L’appel du néant aura –t-il pour autant le dernier mot ? Ce n’est pas sûr. Voici que les petits-enfants des soixante-huitards descendent dans la rue et réclament un retour aux valeurs. Le chef de l’Etat, dernier des représentants du grand déni, bat des records d’impopularité, il est sifflé en pleine commémoration du 11 novembre. L’outrage au drapeau national qui se prépare pour la fin mai 2015 avec le transfère des cendres de l’auteur du « torche-cul », Jean Zay, ne passera peut-être pas.

Quelle affaire en effet ! Celui qui aurait pu être un des enfants de ces poilus de 14/18, issu d’une famille juive de Lorraine, franc-maçon, ministre du Front Populaire, dont le destin tragique s’achève sous les balles de la milice, verra t-il ses cendres transférer au Panthéon. La patrie reconnaitra –t-elle l’un des siens dans l’auteur de la prose qui suit, issu du poème le Drapeau : « Terrible morceau de drap coulé à ta hampe, je te hais férocement, oui, je te hais dans l’âme, je te hais pour toutes les misères que tu représentes… Que tu es pour moi de la race vile des torche-culs ».

Fin mai 2015, toujours dans la période du centenaire de la grande guerre, on s’apprête donc encore une fois à célébrer une victime de la seconde dont la mort tragique en 1944, effacera, croyons-nous confusément, la honte de 14. Mais voici que l’effacement de la tache originelle exige le plus grand des sacrifices, l’acceptation de la dissolution définitive de la communauté nationale dans la dénonciation sans appel de ce qui lui tient lieu d’ultime signe de ralliement, à savoir son drapeau.

Le drapeau national rythme la vie d’une communauté.
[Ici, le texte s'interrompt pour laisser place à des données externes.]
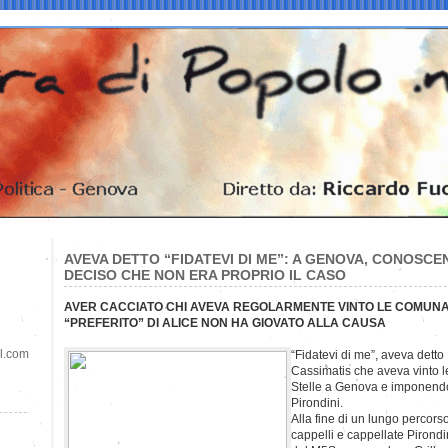
AVEVA DETTO “FIDATEVI DI ME”: A GENOVA, CONOSC
DECISO CHE NON ERA PROPRIO IL CASO
AVER CACCIATO CHI AVEVA REGOLARMENTE VINTO LE COMUNAR
“PREFERITO” DI ALICE NON HA GIOVATO ALLA CAUSA
il.com
“Fidatevi di me”, aveva dett
Cassimatis che aveva vinto
Stelle a Genova e imponendo
Pirondini.
Alla fine di un lungo percorso 
cappelli e cappellate Pirondi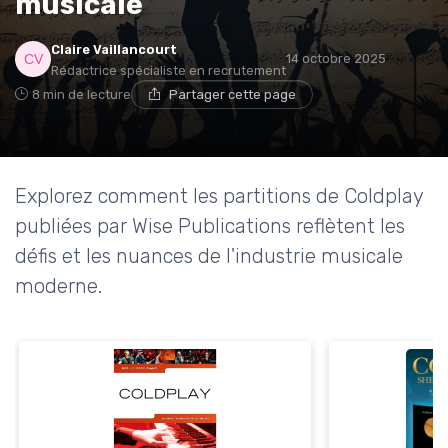
musicale
Claire Vaillancourt
14 octobre 2025
Rédactrice spécialiste en recrutement
8 min de lecture
Partager cette page
Explorez comment les partitions de Coldplay
publiées par Wise Publications reflètent les
défis et les nuances de l'industrie musicale
moderne.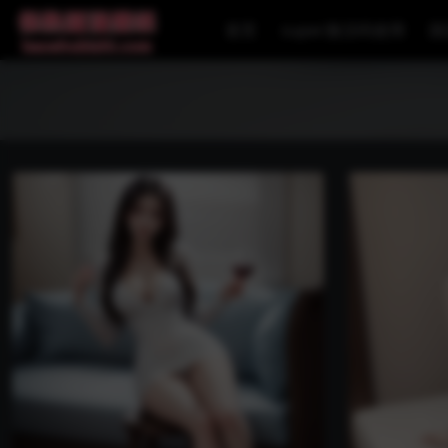
首页
super激活码使用
国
Comme le soleil, il se lève le matin, se couche le soir. Il est en berne en signe de deuil. On peut avoir envi de faire corps avec lui au point de s’en draper, faire de ses replis une armure contre l’adversité. L’ennemi peut bien le bruler, il renait tel le phénix de ses cendres. Il est tout sauf un immonde torche-cul. C’est le linceul des grands hommes pour la patrie reconnaissante.

Il n’est ni raisonnable ni acceptable le transfert des cendres de Jean Zay au Panthéon. D’ailleurs, à quoi rimerai une cérémonie au drapeau comme peut l’être finalement une entrée au panthéon, pour l’auteur du torche-cul. Un déni de mémoire et même de volonté de celui qu’on honorerait ainsi. A moins pour l’occasion d’user de drapeaux maculés… Il va falloir s’y opposer, y faire barrage. Et si ce monde cherche à nous déposséder de notre âme, il nous reste encore nos corps. Servons nous en !

Il faudrait aussi songer peut-être un jour à accompagner le soldat inconnu dans sa dernière demeure, le temple de la patrie, le panthéon, où il a sa place véritable plutôt que sous un arc de triomphe qui participe aussi et malgré lui au déni général de ce que fut la première guerre mondiale, pas un triomphe, un tombeau qu’il va falloir refermer. Mais refermer par un acte de grande reconnaissance, pour que les mânes de ces héros tragiques puissent enfin s’apaiser, laissant ainsi en quelque sorte une chance à la vie de continuer.